Il primo, la Grande Europa, dall’Atlantico agli Urali, esiste davvero, non è un’invenzione politica o propagandistica. È piuttosto una comunità di destino unita da comuni interessi e valori. Come disse Giovanni Paolo II: l’Europa respira con “due polmoni” (orientale e occidentale). E come ripeté più volte Gorbaciov: “siamo europei”.

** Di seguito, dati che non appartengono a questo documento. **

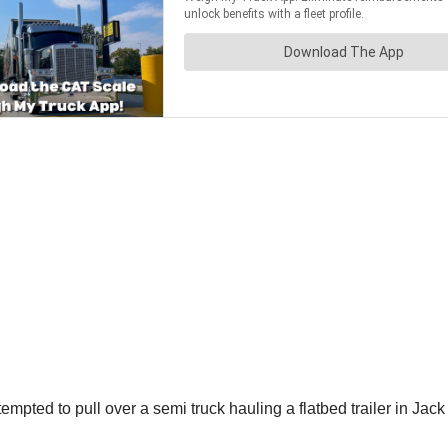
ted to pull over a semi truck hauling a flatbed trailer in Jack C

Il secondo insegnamento è che la Grande Europa, la comunità di destino che si estende dall’Atlantico agli Urali, non può essere governata né da un’unica (grande) istituzione paneuropea, sia essa federale o confederale, né da una miriade di (piccoli) Stati nazionali. Attende invece di essere governata da una Confederazione (o Comunità) di Federazioni e di democratici Stati nazionali ovvero da una molteplicità di differenziate e coordinate istituzioni, con al centro un nucleo di paesi che, dopo aver condiviso la moneta unica, dia vita ad un’autentica Unione politica federale: un’Unione che, ispirandosi al principio di sussidiarietà, sappia rispettare e armonizzare le diverse identità nazionali. In questo quadro emerge la grande incognita della Russia: che ne sarà di quel paese quando uscirà di scena, e prima o poi avverrà, Vladimir Putin?

La speranza è che, in quel momento, e se possibile anche prima, riaffiori nella memoria collettiva la riflessione degli anni che sconvolsero il mondo e si riapra la possibilità di un dialogo e di una collaborazione anche con la Russia.